| The task |
For the material below, return exactly the lines starting at the one holding "1569,220 L 1624,230" and ending at the one holding "990,269 L 1059,278", counting both as part of the range.

| Data for processing |
......

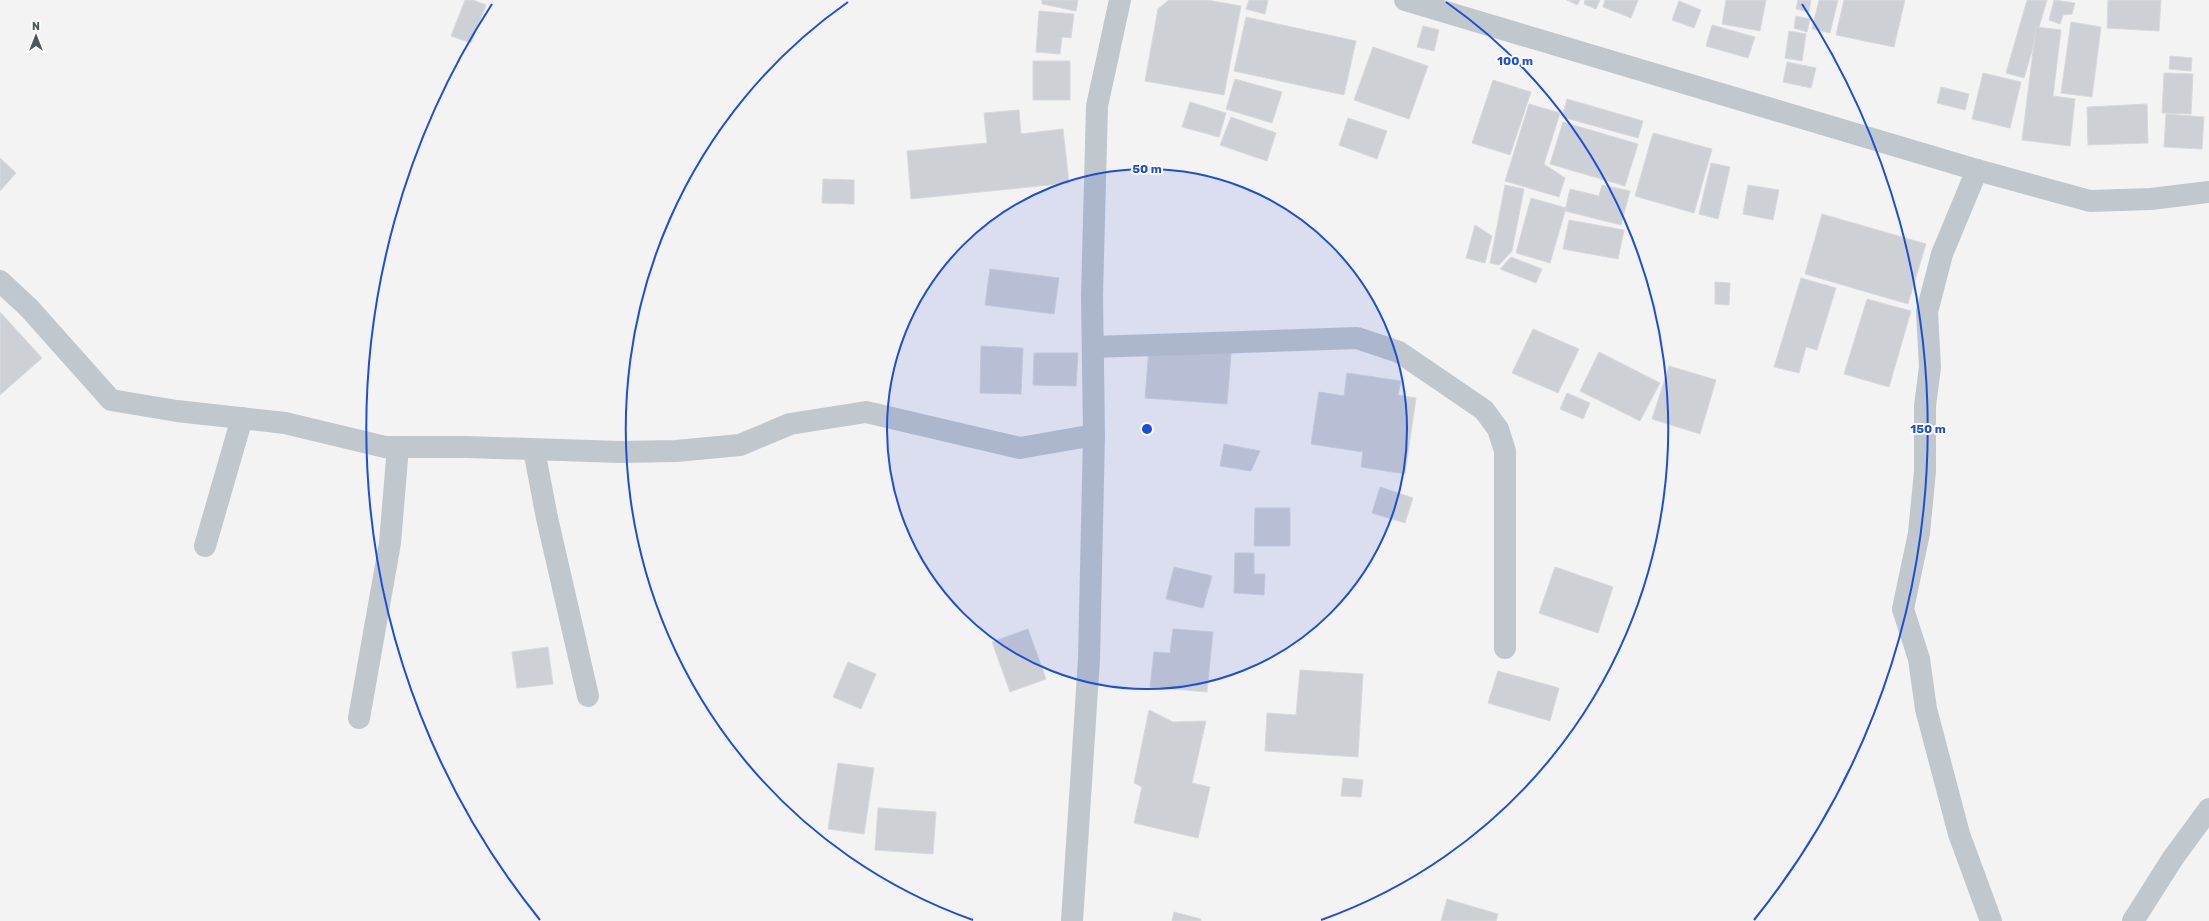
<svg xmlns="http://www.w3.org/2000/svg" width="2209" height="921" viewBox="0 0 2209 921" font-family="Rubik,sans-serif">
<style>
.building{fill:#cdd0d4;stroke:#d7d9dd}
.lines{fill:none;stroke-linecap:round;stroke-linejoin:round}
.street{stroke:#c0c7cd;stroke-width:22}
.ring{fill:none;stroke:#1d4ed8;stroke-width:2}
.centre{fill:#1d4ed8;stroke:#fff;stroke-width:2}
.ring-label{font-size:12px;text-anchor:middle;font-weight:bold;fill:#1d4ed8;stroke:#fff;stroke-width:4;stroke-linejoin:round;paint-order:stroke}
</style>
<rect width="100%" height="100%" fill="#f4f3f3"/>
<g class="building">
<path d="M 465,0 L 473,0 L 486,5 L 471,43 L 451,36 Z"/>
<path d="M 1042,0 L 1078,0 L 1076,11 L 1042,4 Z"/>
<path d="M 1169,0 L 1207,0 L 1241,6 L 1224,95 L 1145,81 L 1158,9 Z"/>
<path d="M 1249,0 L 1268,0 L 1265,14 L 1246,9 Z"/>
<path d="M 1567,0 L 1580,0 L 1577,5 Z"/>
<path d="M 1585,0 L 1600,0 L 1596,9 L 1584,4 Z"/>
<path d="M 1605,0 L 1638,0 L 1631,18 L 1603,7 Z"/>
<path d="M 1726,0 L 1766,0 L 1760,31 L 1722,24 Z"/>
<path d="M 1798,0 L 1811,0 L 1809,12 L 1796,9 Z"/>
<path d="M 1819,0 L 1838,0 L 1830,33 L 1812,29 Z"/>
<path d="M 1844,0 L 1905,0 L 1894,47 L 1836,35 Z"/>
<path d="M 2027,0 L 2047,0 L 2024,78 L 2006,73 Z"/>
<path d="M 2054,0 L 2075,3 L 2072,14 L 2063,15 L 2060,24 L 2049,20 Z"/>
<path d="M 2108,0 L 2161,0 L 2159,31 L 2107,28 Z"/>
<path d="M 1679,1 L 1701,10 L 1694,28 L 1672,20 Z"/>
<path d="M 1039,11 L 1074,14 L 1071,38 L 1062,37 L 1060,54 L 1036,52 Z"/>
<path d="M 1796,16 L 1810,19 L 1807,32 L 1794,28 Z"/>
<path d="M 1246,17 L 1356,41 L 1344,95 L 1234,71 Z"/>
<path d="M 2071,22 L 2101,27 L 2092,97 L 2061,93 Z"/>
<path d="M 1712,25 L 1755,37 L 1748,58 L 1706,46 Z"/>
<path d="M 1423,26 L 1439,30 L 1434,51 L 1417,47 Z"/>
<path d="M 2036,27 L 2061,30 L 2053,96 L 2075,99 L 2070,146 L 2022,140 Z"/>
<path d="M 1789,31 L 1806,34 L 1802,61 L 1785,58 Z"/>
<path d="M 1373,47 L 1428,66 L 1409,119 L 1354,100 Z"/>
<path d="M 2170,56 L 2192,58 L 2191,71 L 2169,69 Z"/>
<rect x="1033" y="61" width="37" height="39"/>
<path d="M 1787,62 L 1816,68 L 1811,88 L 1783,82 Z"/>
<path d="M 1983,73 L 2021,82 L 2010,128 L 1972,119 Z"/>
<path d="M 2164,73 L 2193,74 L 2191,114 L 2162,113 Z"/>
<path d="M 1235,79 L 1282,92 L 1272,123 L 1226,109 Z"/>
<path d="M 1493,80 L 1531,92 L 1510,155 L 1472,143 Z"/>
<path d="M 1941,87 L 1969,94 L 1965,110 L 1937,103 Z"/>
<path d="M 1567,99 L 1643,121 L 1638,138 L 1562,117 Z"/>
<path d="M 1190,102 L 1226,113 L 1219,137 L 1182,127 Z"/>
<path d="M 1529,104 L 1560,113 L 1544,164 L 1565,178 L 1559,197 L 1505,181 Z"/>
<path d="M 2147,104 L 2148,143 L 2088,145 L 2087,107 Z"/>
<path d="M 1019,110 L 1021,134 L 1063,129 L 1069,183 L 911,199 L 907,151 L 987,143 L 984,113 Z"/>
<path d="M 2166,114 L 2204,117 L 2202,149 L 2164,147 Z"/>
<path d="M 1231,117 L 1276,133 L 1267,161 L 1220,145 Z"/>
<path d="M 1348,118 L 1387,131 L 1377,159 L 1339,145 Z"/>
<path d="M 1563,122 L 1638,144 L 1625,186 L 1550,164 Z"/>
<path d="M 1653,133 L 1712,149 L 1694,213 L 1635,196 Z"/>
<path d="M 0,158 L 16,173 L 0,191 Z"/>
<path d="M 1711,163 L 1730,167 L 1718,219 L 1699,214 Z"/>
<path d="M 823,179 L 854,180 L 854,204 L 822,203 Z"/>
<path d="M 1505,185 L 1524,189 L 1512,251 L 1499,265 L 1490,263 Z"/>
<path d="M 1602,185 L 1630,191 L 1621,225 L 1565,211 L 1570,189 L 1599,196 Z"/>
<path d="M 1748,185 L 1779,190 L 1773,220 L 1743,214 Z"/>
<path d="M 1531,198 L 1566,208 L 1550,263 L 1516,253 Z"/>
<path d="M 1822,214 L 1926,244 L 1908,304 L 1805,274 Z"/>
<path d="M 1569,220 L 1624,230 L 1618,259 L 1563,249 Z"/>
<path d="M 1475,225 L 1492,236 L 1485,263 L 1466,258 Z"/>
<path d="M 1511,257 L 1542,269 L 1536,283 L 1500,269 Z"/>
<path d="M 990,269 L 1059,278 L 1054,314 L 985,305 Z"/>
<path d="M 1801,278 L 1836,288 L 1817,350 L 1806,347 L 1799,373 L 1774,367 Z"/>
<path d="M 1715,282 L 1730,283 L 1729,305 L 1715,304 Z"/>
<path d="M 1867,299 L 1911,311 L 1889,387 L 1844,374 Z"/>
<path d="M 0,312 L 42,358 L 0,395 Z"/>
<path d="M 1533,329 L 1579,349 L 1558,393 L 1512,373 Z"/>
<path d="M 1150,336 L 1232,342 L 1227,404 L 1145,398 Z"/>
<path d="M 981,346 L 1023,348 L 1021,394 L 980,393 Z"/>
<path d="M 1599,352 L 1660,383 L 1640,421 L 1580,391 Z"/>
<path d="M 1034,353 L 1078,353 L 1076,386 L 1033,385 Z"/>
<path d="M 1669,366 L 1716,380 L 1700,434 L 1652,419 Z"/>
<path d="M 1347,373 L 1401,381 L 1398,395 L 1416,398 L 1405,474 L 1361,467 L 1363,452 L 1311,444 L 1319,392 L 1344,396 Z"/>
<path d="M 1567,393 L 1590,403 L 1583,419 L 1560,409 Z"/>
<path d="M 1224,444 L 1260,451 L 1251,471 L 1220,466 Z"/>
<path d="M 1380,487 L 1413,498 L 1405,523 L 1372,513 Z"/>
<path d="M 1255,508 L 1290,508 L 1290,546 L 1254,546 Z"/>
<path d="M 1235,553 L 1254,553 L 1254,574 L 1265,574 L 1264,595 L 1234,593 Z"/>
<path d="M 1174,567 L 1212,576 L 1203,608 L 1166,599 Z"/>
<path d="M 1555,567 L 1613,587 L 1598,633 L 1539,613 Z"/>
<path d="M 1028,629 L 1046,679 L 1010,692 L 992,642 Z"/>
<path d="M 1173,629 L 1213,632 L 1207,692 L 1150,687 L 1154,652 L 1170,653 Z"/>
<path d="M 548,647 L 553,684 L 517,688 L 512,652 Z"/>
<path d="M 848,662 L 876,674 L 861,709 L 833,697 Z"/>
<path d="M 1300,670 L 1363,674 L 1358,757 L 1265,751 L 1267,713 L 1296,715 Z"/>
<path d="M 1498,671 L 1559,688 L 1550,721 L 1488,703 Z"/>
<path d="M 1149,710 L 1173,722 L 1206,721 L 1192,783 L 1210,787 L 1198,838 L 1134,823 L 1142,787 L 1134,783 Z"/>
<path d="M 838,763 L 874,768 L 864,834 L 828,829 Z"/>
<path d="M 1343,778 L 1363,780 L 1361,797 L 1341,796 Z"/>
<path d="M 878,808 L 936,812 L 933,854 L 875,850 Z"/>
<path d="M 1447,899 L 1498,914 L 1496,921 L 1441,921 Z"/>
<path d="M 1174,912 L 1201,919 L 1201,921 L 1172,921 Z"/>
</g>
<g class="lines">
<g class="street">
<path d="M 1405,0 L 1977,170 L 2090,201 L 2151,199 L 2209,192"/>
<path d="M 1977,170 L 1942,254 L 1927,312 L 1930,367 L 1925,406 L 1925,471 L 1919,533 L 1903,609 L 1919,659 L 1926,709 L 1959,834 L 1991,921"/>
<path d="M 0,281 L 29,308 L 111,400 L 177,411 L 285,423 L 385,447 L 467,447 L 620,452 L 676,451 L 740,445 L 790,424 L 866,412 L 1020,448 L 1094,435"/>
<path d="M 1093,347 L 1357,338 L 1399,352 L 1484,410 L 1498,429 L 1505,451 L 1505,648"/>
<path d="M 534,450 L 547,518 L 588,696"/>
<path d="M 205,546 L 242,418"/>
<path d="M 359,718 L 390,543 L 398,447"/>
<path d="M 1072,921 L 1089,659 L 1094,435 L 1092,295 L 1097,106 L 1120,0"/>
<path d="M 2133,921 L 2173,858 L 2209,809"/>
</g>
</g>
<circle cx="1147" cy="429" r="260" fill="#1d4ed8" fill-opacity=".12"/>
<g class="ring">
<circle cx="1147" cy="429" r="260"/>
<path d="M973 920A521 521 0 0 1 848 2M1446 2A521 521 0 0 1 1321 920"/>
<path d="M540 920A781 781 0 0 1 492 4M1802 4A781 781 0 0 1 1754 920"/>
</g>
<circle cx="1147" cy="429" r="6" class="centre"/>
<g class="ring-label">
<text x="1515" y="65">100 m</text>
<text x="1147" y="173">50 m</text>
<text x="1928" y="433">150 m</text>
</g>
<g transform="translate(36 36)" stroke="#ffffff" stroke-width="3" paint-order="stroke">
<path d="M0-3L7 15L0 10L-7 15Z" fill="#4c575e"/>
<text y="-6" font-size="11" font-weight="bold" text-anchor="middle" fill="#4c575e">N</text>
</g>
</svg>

......

| Result for this task |
<path d="M 1569,220 L 1624,230 L 1618,259 L 1563,249 Z"/>
<path d="M 1475,225 L 1492,236 L 1485,263 L 1466,258 Z"/>
<path d="M 1511,257 L 1542,269 L 1536,283 L 1500,269 Z"/>
<path d="M 990,269 L 1059,278 L 1054,314 L 985,305 Z"/>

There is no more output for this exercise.